We established the IRA's probably 12-14 years ago, and over a period about 6 or 7 years we made our $2K contributions 5 times. A couple of those times they were deductable contributions, but a couple of times they weren't.
When I calculate my 1998 taxes, would I have to include THE WHOLE conversion (actually 25% of it for this tax year) as income, or is there some formula I would use to determine the portion that was deductable, and only claim that piece of it?
I've downloaded Pub #590 from the IRS website, but it's "For use in preparing 1997 Returns", so it doesn't mention anything about a Roth.>>

By the time you have to prepare your return, the IRS will undoubtedly have a revised Form 8606 to use for computing the taxable part of a traditional IRA conversion to a Roth IRA and to show you will use a four-year spread of the taxable conversion. The mechanics aside, here's how it will work.

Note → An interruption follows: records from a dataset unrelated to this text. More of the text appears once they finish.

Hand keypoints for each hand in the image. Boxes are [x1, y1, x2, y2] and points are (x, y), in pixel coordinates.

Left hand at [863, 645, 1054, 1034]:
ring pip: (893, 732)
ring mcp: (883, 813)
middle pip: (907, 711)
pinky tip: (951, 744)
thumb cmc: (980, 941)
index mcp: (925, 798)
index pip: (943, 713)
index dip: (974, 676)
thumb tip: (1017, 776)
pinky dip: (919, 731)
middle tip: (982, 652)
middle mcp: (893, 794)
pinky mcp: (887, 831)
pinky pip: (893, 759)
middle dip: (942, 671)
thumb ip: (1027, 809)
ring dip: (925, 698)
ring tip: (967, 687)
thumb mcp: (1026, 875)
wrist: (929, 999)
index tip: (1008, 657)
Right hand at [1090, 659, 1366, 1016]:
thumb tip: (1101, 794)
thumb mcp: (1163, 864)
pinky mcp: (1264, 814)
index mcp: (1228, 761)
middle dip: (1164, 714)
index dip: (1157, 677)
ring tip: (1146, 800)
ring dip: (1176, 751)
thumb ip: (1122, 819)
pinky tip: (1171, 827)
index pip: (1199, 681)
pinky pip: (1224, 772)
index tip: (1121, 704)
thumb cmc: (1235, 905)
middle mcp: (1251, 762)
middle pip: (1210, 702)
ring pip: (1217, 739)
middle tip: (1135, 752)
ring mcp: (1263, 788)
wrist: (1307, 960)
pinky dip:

Your old IRA will issue a 1099R showing a distribution as a result of the conversion. The distribution will be reported at market value on the date the money was transferred. From that total you will subtract all nondeductible contributions you made to that IRA. The balance becomes the income that must be reported on your tax return. Divide that number by four, and that's what you report each year for tax-years 1998 though 2001.

I hope you kept a copy of the Form 8606 you were required to file in the years you made those nondeductible contributions. They are the proof you made after-tax contributions to an IRA. Without them, you may have a difficult time proving you made them and could end up paying tax on those deposits again.